White tea is produced from the buds and a few select leaves of the tea plant. The highest quality of white tea is “silver needle” white tea, made only from the silvery white buds of the plant. It is the fine whitish hairs on these immature, unopened leaves that give white tea its name; the beverage itself is a delicate pale yellow. In the most premium tea, the fine white hairs are visible in the brew.
Picking is done from well-established plants, only during a certain time of year, and only when weather conditions permit – no rain or frost on the ground permitted! Altitude and soil are also critical.
Unlike green or black tea, buds and leaves harvested for white tea are not rolled or crushed in any way – they are simply dried, allowing only slight fermentation of this least-processed tea.
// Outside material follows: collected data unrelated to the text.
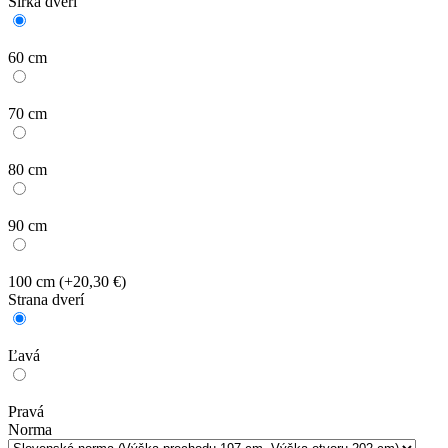
Šírka dverí
60 cm
70 cm
80 cm
90 cm
100 cm
(+20,30 €)
Strana dverí
Ľavá
Pravá
Norma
Sometimes called Imperial Tea, yellow tea gets its name from its bright yellow coloring. The yellow color is acquired during an extra step in the processing of the tea, in which damp leaves are covered and allowed to ferment slightly. This also produces the sweet and mellow flavor that is its most prized characteristic.
What about herbals?
The bottom line: if it isn’t made from the Camellia sinensis plant, it isn’t a tea. Steeping any part – leaves, stems, flowers, bark, seeds, roots – of any other plant produces what is more correctly called a tisane or infusion.
That said, many herbals are quite pleasant tasting, and enthusiasts enjoy blending the flavors of different herbs and spices to create an array of flavors for every palate. Most herbal tisanes contain no caffeine.